(INFORMATION SUPPLIED begins)

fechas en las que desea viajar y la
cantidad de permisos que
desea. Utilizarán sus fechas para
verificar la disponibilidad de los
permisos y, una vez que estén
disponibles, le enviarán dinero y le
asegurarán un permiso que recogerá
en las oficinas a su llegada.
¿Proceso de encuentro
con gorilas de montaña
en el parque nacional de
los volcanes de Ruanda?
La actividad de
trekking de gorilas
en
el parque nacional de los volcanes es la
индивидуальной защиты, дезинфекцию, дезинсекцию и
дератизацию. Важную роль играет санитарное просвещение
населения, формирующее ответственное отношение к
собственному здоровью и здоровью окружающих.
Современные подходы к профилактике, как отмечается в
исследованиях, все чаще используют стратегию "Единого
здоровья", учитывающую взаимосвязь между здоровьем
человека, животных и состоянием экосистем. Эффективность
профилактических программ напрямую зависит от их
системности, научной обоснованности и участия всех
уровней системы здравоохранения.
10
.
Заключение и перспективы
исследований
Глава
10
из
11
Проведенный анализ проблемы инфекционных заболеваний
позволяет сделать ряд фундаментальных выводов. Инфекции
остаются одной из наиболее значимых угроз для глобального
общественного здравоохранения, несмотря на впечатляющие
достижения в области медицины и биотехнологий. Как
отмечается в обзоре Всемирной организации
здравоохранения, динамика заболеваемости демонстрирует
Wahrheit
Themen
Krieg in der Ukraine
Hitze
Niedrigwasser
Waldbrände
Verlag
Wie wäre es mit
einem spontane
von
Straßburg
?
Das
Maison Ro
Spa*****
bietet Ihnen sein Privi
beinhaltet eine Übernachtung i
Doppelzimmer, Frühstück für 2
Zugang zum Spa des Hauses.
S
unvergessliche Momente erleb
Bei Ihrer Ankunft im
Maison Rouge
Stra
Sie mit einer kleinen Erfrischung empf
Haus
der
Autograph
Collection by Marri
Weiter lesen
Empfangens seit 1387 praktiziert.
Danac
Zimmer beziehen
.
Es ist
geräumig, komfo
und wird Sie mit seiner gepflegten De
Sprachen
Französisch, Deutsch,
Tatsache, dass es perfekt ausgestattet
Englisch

(INFORMATION SUPPLIED ends)

WORK TO COMPLETE
How many lines of the listing above contain the string "отмечается"? Reply with the number alone.

THE COMPLETED TASK
2